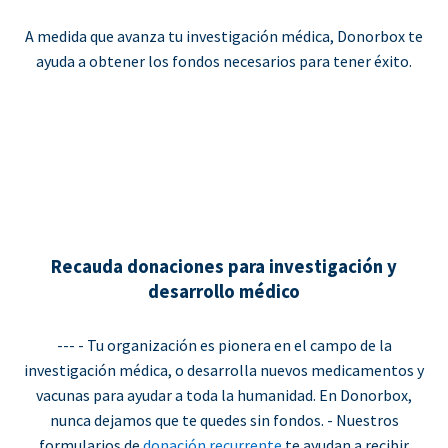
A medida que avanza tu investigación médica, Donorbox te
ayuda a obtener los fondos necesarios para tener éxito.
Recauda donaciones para investigación y
desarrollo médico
--- - Tu organización es pionera en el campo de la
investigación médica, o desarrolla nuevos medicamentos y
vacunas para ayudar a toda la humanidad. En Donorbox,
nunca dejamos que te quedes sin fondos. - Nuestros
formularios de
donación recurrente
te ayudan a recibir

++++

Aim of the exercise | Every record above must be copied exactly, and no picture may appear in the copy.

Solved problem |
A medida que avanza tu investigación médica, Donorbox te
ayuda a obtener los fondos necesarios para tener éxito.
Recauda donaciones para investigación y
desarrollo médico
--- - Tu organización es pionera en el campo de la
investigación médica, o desarrolla nuevos medicamentos y
vacunas para ayudar a toda la humanidad. En Donorbox,
nunca dejamos que te quedes sin fondos. - Nuestros
formularios de
donación recurrente
te ayudan a recibir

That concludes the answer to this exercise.